A more dependable way to pump new blood into the summer blockbuster is through new faces. Two years ago, The Incredible Hulk thought it had found a bankable leading man in Edward Norton. It didn’t end well for him—or for Jake Gyllenhaal, just a few weeks ago. But Iron Man turned to Robert Downey Jr., with delightful results. His insouciance—his knack for making you care while seeming not to give a damn—is perfectly calibrated for a form of movie that tends to be at once self-important and utterly ridiculous.
In this summer’s sequel, Iron Man 2, Downey takes unwinking self-consciousness to heights where he can be visited only by Bill Murray. “It’s not about me,” he says early in the film. Of course it’s about him. He’s so lavishly gifted that when playboy superhero Tony Stark confronts his mortality—wrestling with the knowledge that the device in his chest that keeps him alive is actually killing him—the movie once or twice made me feel things. But the sequel doesn’t give Downey anything like the original film’s room to play. Director Jon Favreau’s eagerness to serve up the concussive fights and bountiful explosions that are expected of a blockbuster leaches Downey’s human-scale charm right out of the movie.

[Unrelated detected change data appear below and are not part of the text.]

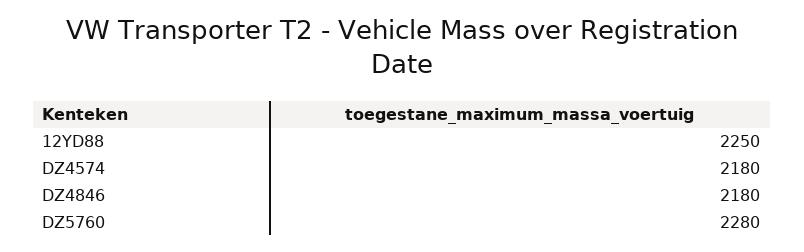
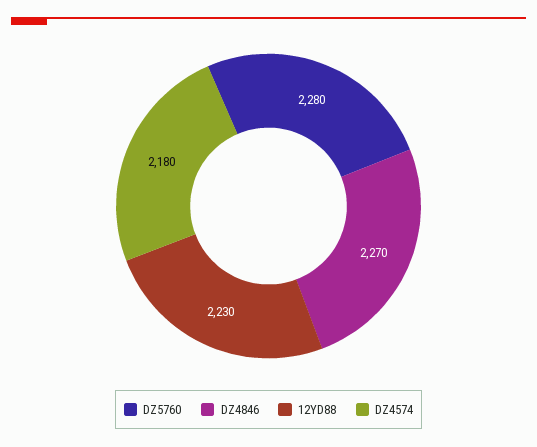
  {
-   "12YD88": 2250,
+   "12YD88": 2230,
    "DZ4574": 2180,
-   "DZ4846": 2180,
+   "DZ4846": 2270,
    "DZ5760": 2280
  }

No film this summer has faced weightier expectations than Robin Hood. Because it’s a Russell Crowe Adventure Epic, we are treated to vast battles and a great clubbing of Frenchmen with a giant hammer. But the producers didn’t neglect the script: they reportedly entrusted a last-minute polish of the dialogue to Tom Stoppard.
Knowing that the writer behind such brainy, funny plays as Arcadia and Rosencrantz and Guildenstern Are Dead might have penned this or that line brings a cerebral little thrill to blockbuster season: Spot the Stoppard. Flecks of wordplay between Crowe and Cate Blanchett sound like him, as does the flustered Little John’s attempt to explain away his nickname (“I’m proportionate!”). Later, an octogenarian (played by Max von Sydow) announces that he has woken with “a tumescent glow,” a phrase not heretofore part of the popcorn-movie lexicon.
Yet pretty words prove no match for the other demand of summer movie audiences: brute scale. To justify the ticket price, Robin can’t just save Nottingham and get the girl—he has to decide the fate of nations. By the time he’s redeemed all of England, after nearly three wearying hours of screen time, the film has sunk into the blockbuster mire. Instead of Iron Man’s genre-defying wit or the Joker’s haunting charisma, we get yet another pyrotechnic blast, yet another cavalry charge, yet another climactic fight. And what’s less special than that?